GRSG Conference 2022: Orbit to Outcrop

Title: Analysing the posterior predictive capability of landslide susceptibility maps

Author: Tanuj Pareek


Landslide susceptibility maps serve as the basis for hazard and risk assessment, as well as risk-informed landuse planning at various spatial scales. These maps are intended for a variety of purposes, including infrastructure planning and restrictive landuse zoning, by potential end-users such as spatial decision-makers and urban planners. These applications require accurate map information and specific map legends, as decisions based on these maps have the potential to cost lives and cause infrastructure damage.

The usability of the maps depends on whether they provide the required information and whether that information is accurate enough to be utilised for the intended purpose. Therefore, assessing the usability and predictive accuracy of landslide susceptibility maps is of paramount importance. Typically, the accuracy of the maps is evaluated using the same landslide inventory that was used to create the map, which does not actually test the predictive ability of the maps in future situations.

To address these issues, we evaluated three landslide susceptibility maps for an area in Kerala (India) that were generated in the past years by utilising a new landslide inventory created after the maps were generated. This research presents a method for evaluating classified maps intended for use in decision-making and planning.

We assessed (1) the usability of the landslide susceptibility maps by conducting a literature analysis and conducting interviews with the map producers and users in Kerala. The assessment indicated the requirements for a map to be utilised for the intended purpose. We (2) generated a robust (new) landslide inventory using a MsaU-Net deep learning (DL) model, which was (3) used to evaluate the landslide susceptibility maps generated in the past years. We designed a method for evaluating classified maps, with a focus on evaluating and comparing in different scenarios.

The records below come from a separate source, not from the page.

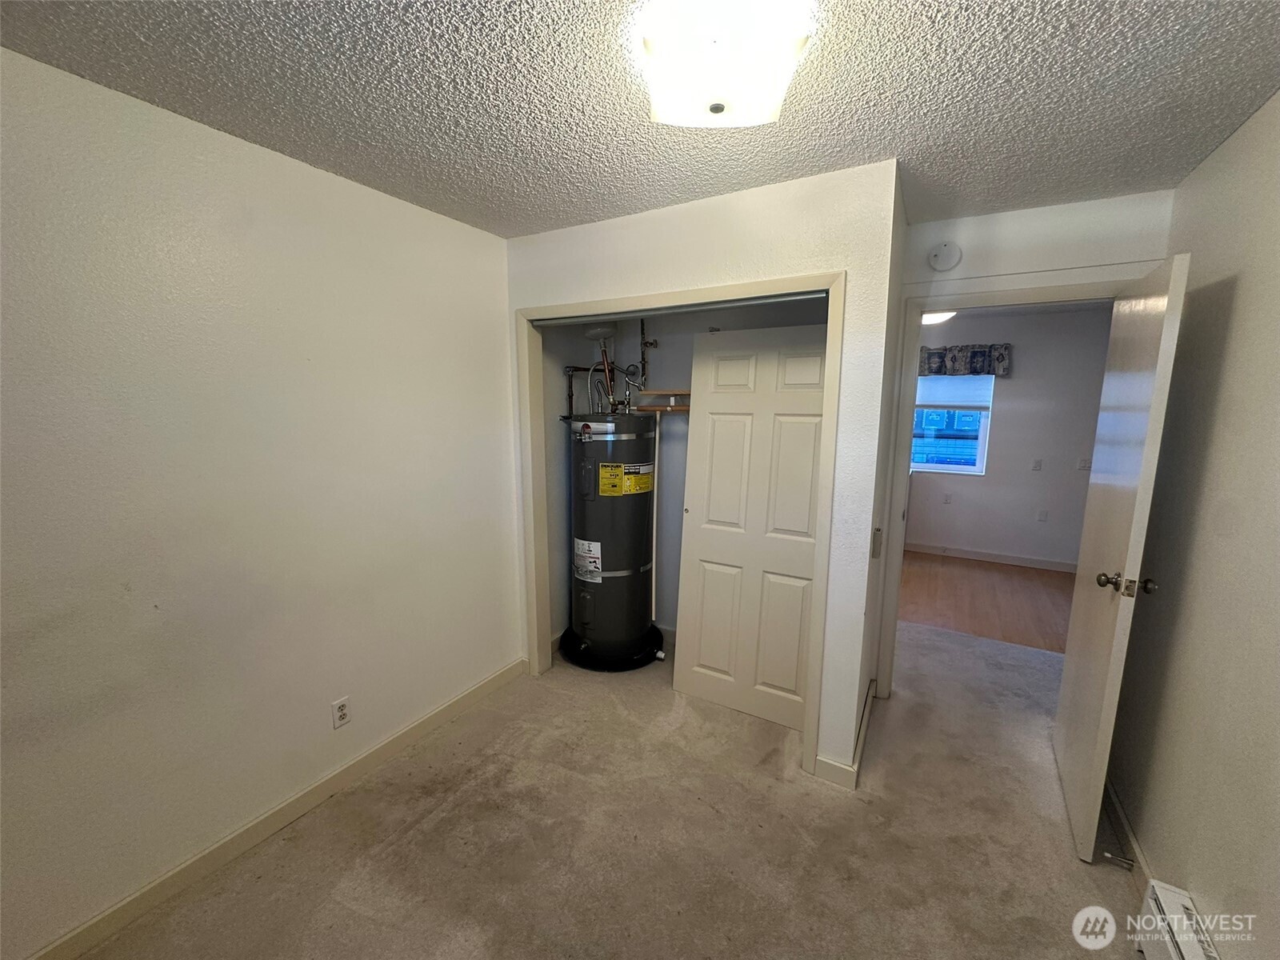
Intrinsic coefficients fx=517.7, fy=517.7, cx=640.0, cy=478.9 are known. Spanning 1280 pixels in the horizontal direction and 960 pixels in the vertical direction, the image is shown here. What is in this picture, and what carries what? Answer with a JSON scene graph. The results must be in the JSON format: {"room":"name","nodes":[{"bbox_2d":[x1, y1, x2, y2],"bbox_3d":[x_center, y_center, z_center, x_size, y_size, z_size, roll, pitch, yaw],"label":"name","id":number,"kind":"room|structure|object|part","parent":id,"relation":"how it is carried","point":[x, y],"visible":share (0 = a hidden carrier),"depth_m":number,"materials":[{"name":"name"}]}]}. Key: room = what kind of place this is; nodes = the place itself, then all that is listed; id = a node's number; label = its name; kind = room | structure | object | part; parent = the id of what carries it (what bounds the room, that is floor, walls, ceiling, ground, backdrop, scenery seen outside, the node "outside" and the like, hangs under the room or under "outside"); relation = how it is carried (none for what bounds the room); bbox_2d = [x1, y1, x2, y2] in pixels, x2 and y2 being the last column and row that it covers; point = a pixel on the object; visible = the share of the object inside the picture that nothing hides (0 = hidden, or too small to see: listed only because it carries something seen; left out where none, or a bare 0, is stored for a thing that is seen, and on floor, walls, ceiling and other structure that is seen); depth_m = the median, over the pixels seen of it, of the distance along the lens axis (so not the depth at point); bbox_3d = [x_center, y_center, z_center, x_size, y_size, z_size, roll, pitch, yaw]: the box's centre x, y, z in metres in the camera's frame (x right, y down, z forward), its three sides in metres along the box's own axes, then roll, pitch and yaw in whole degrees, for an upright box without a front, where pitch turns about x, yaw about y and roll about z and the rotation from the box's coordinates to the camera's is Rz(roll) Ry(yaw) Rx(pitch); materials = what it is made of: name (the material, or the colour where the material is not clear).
{"room":"bedroom","nodes":[
{"label":"bedroom","id":0,"kind":"room"},
{"bbox_2d":[0,45,521,956],"bbox_3d":[-1.388,0.100,1.854,0.124,2.450,3.571,6,11,30],"label":"left wall","id":1,"kind":"structure","parent":0,"point":[401,206],"depth_m":1.70,"materials":[{"name":"white paint"}]},
{"bbox_2d":[27,657,523,959],"bbox_3d":[-1.404,1.287,1.870,0.015,0.095,2.818,6,11,30],"label":"left baseboard","id":2,"kind":"structure","parent":1,"relation":"attached to","point":[420,724],"depth_m":1.87,"materials":[{"name":"paint"}]},
{"bbox_2d":[330,695,351,728],"bbox_3d":[-1.233,0.963,2.136,0.009,0.117,0.070,6,11,30],"label":"wall outlet","id":3,"kind":"object","parent":1,"relation":"attached to","point":[340,708],"visible":0.98,"depth_m":2.13,"materials":[{"name":"white plastic"}]},
{"bbox_2d":[69,619,1145,959],"bbox_3d":[0.536,1.365,2.057,3.767,0.103,5.229,6,11,30],"label":"carpet floor","id":4,"kind":"structure","parent":0,"point":[406,834],"depth_m":1.90,"materials":[{"name":"beige carpet"}]},
{"bbox_2d":[556,622,667,672],"bbox_3d":[-0.170,1.065,3.402,0.682,0.054,0.698,6,11,30],"label":"drain pan","id":5,"kind":"object","parent":4,"relation":"on","point":[597,668],"visible":0.44,"depth_m":3.16,"materials":[{"name":"black plastic"}]},
{"bbox_2d":[567,415,659,665],"bbox_3d":[-0.174,0.337,3.265,0.536,1.515,0.551,6,11,30],"label":"water heater","id":6,"kind":"object","parent":5,"relation":"on","point":[637,560],"visible":0.93,"depth_m":3.07,"materials":[{"name":"metal"}]},
{"bbox_2d":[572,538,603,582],"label":"label","id":7,"kind":"object","parent":6,"relation":"attached to","point":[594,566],"visible":0.96,"depth_m":3.05,"materials":[{"name":"white paper"}]},
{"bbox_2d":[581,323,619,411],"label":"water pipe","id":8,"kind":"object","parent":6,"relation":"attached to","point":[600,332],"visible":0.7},
{"bbox_2d":[560,316,655,414],"bbox_3d":[-0.143,-0.713,3.226,0.571,0.845,0.408,6,11,30],"label":"water pipe","id":9,"kind":"object","parent":6,"relation":"attached to","point":[642,334],"visible":0.55,"depth_m":3.31,"materials":[{"name":"metal"}]},
{"bbox_2d":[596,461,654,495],"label":"energy label","id":10,"kind":"object","parent":6,"relation":"attached to","point":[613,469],"visible":0.96,"depth_m":3.01,"materials":[{"name":"yellow paper"}]},
{"bbox_2d":[0,0,1279,236],"bbox_3d":[0.096,-1.081,1.172,3.310,0.108,4.003,6,11,30],"label":"ceiling","id":11,"kind":"structure","parent":0,"point":[1270,71],"depth_m":1.42,"materials":[{"name":"paint"}]},
{"bbox_2d":[640,0,815,126],"bbox_3d":[0.188,-0.986,1.262,0.385,0.125,0.384,6,11,30],"label":"ceiling light","id":12,"kind":"object","parent":11,"relation":"attached to","point":[717,109],"visible":0.99,"depth_m":1.16,"materials":[{"name":"white glass"}]},
{"bbox_2d":[542,298,824,654],"bbox_3d":[0.349,-0.067,3.011,1.972,2.464,0.796,6,11,30],"label":"closet back wall","id":13,"kind":"structure","parent":0,"point":[687,340],"depth_m":3.28,"materials":[{"name":"paint"}]},
{"bbox_2d":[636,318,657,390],"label":"water pipe","id":14,"kind":"object","parent":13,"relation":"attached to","point":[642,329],"visible":0.77,"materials":[{"name":"metal"}]},
{"bbox_2d":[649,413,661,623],"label":"pipe","id":15,"kind":"object","parent":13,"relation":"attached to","point":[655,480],"visible":0.89,"depth_m":3.26,"materials":[{"name":"white"}]},
{"bbox_2d":[634,389,690,412],"bbox_3d":[0.283,-0.465,3.125,0.604,0.111,0.303,6,11,30],"label":"wooden shelf","id":16,"kind":"object","parent":13,"relation":"attached to","point":[655,407],"visible":0.61,"depth_m":3.12,"materials":[{"name":"brown wood"}]},
{"bbox_2d":[503,160,907,788],"bbox_3d":[0.096,-0.007,2.550,1.879,2.452,0.123,6,11,30],"label":"closet wall","id":17,"kind":"structure","parent":0,"point":[740,222],"depth_m":2.14,"materials":[{"name":"white paint"}]},
{"bbox_2d":[515,272,843,786],"bbox_3d":[0.086,0.189,2.563,1.655,2.095,0.140,6,11,30],"label":"closet door frame","id":18,"kind":"structure","parent":17,"relation":"attached to","point":[740,286],"depth_m":2.38,"materials":[{"name":"paint"}]},
{"bbox_2d":[672,320,829,734],"bbox_3d":[0.561,0.227,2.570,0.804,1.983,0.037,6,11,30],"label":"sliding closet door","id":19,"kind":"structure","parent":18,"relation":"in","point":[709,606],"depth_m":2.56,"materials":[{"name":"white paint"}]},
{"bbox_2d":[813,682,875,788],"bbox_3d":[1.043,1.196,2.547,0.194,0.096,0.940,6,11,30],"label":"baseboard","id":20,"kind":"structure","parent":17,"relation":"attached to","point":[865,724],"depth_m":2.24,"materials":[{"name":"white paint"}]},
{"bbox_2d":[871,527,882,558],"bbox_3d":[1.041,0.282,2.275,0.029,0.133,0.070,6,11,30],"label":"light switch","id":21,"kind":"object","parent":17,"relation":"attached to","point":[875,552],"visible":0.98,"depth_m":2.25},
{"bbox_2d":[920,309,956,325],"bbox_3d":[2.392,-1.392,4.357,0.453,0.135,0.441,6,11,30],"label":"far ceiling light","id":22,"kind":"object","parent":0,"point":[934,318],"visible":0.41,"depth_m":4.26,"materials":[{"name":"white"}]},
{"bbox_2d":[894,549,1079,654],"bbox_3d":[2.896,0.986,4.600,3.375,0.093,2.287,6,11,30],"label":"wood floor","id":23,"kind":"structure","parent":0,"point":[1026,587],"depth_m":4.30,"materials":[{"name":"brown wood"}]},
{"bbox_2d":[907,303,1112,566],"bbox_3d":[3.403,-0.418,5.364,3.749,2.465,0.124,6,11,30],"label":"far room wall","id":24,"kind":"structure","parent":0,"point":[1022,374],"depth_m":5.09,"materials":[{"name":"white paint"}]},
{"bbox_2d":[942,492,952,504],"bbox_3d":[3.236,0.209,5.447,0.069,0.116,0.011,6,11,30],"label":"outlet","id":25,"kind":"object","parent":24,"relation":"attached to","point":[947,498],"visible":0.98,"depth_m":5.44,"materials":[{"name":"white plastic"}]},
{"bbox_2d":[910,374,992,475],"bbox_3d":[3.072,-0.652,5.399,0.958,1.180,0.110,6,11,30],"label":"window","id":26,"kind":"structure","parent":24,"relation":"in","point":[934,469],"depth_m":5.32,"materials":[{"name":"blue glass"}]},
{"bbox_2d":[915,375,991,411],"bbox_3d":[3.091,-0.924,5.251,0.815,0.387,0.045,6,11,30],"label":"window blind","id":27,"kind":"object","parent":26,"relation":"attached to","point":[955,404],"visible":0.86,"depth_m":5.20,"materials":[{"name":"white fabric"}]},
{"bbox_2d":[919,343,1011,376],"bbox_3d":[2.984,-1.186,5.205,1.190,0.298,0.117,6,11,30],"label":"window valance","id":28,"kind":"object","parent":24,"relation":"attached to","point":[1006,348],"visible":0.55,"depth_m":5.05,"materials":[{"name":"fabric"}]},
{"bbox_2d":[907,541,1077,573],"bbox_3d":[3.424,0.776,5.371,3.290,0.097,0.014,6,11,30],"label":"far room baseboard","id":29,"kind":"structure","parent":24,"relation":"attached to","point":[982,558],"depth_m":5.26,"materials":[{"name":"white paint"}]},
{"bbox_2d":[1031,456,1043,470],"bbox_3d":[3.857,-0.144,5.026,0.073,0.118,0.017,6,11,30],"label":"light switch","id":30,"kind":"object","parent":24,"relation":"attached to","point":[1037,463],"visible":0.96,"depth_m":5.03,"materials":[{"name":"white plastic"}]},
{"bbox_2d":[1036,508,1047,521],"bbox_3d":[3.934,0.361,5.067,0.069,0.117,0.013,6,11,30],"label":"wall outlet","id":31,"kind":"object","parent":24,"relation":"attached to","point":[1042,514],"visible":0.97,"depth_m":5.07,"materials":[{"name":"white plastic"}]},
{"bbox_2d":[1077,456,1091,470],"bbox_3d":[4.153,-0.140,4.834,0.081,0.118,0.019,6,11,30],"label":"light switch","id":32,"kind":"object","parent":24,"relation":"attached to","point":[1085,463],"visible":0.98,"depth_m":4.84,"materials":[{"name":"white plastic"}]},
{"bbox_2d":[876,184,1178,697],"bbox_3d":[1.821,0.009,2.493,1.067,2.449,0.123,6,11,30],"label":"door wall","id":33,"kind":"structure","parent":0,"point":[1061,248],"depth_m":2.31,"materials":[{"name":"white paint"}]},
{"bbox_2d":[927,240,962,270],"bbox_3d":[1.447,-1.067,2.461,0.132,0.136,0.036,6,11,30],"label":"smoke detector","id":34,"kind":"object","parent":33,"relation":"attached to","point":[942,251],"visible":0.98,"depth_m":2.45,"materials":[{"name":"white plastic"}]},
{"bbox_2d":[868,268,1158,701],"bbox_3d":[1.813,0.173,2.566,0.981,2.104,0.151,6,11,30],"label":"door frame","id":35,"kind":"structure","parent":33,"relation":"attached to","point":[1008,291],"depth_m":2.62,"materials":[{"name":"white paint"}]},
{"bbox_2d":[1052,254,1189,862],"bbox_3d":[1.804,0.288,2.018,0.171,2.033,0.808,6,11,30],"label":"open door","id":36,"kind":"structure","parent":35,"relation":"attached to","point":[1138,498],"depth_m":1.83,"materials":[{"name":"white paint"}]},
{"bbox_3d":[1.664,0.361,1.788,0.170,0.070,0.083,6,11,30],"label":"doorknob","id":37,"kind":"part","parent":36,"relation":"part of","materials":[{"name":"metal"}]},
{"bbox_2d":[1108,90,1279,959],"bbox_3d":[1.275,0.291,0.695,0.124,2.470,3.941,6,11,30],"label":"right wall","id":38,"kind":"structure","parent":0,"point":[1276,332],"depth_m":1.52,"materials":[{"name":"beige paint"}]},
{"bbox_2d":[1100,777,1152,888],"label":"right baseboard","id":39,"kind":"structure","parent":38,"relation":"attached to","point":[1133,842],"depth_m":1.89,"materials":[{"name":"white paint"}]},
{"bbox_2d":[1101,850,1135,870],"bbox_3d":[1.648,1.312,1.781,0.078,0.025,0.024,6,11,30],"label":"door stop","id":40,"kind":"object","parent":39,"relation":"attached to","point":[1127,862],"visible":0.97,"depth_m":1.78,"materials":[{"name":"silver metal"}]},
{"bbox_2d":[1136,878,1221,959],"bbox_3d":[1.266,1.361,1.051,0.089,0.198,1.082,6,11,30],"label":"baseboard heater","id":41,"kind":"object","parent":38,"relation":"attached to","point":[1175,955],"visible":0.91,"depth_m":1.43,"materials":[{"name":"white metal"}]}
]}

A major accomplishment of the research was to generate Unique Conditions Units (UCUs), which were utilised to evaluate classified maps. We propose that these units can also be used to generate landslide susceptibility maps and provide a reasonable topographic representation. Our study has huge significance, particularly in (1) investigating the usability of landslide susceptibility maps and attempting to direct the focus of map producers toward more user-oriented landslide susceptibility mapping, (2) generating landslide inventory of small-sized landslides utilizing open source datasets, (3) designing a method to assess the classified landslide susceptibility maps in multiple evaluation scenarios, and (4) providing a method to generate Unique Conditions Units (UCUs) for evaluation as well as mapping purposes, (5) highlighting the challenges of analysing the importance of landuse and landcover changes on the validity of the landslide susceptibility maps.

We conclude that, although the volume of literature on the best methods for landslide susceptibility assessment is enormous, there is an urgent need to focus more on the forward predictive capability and usability by end-users.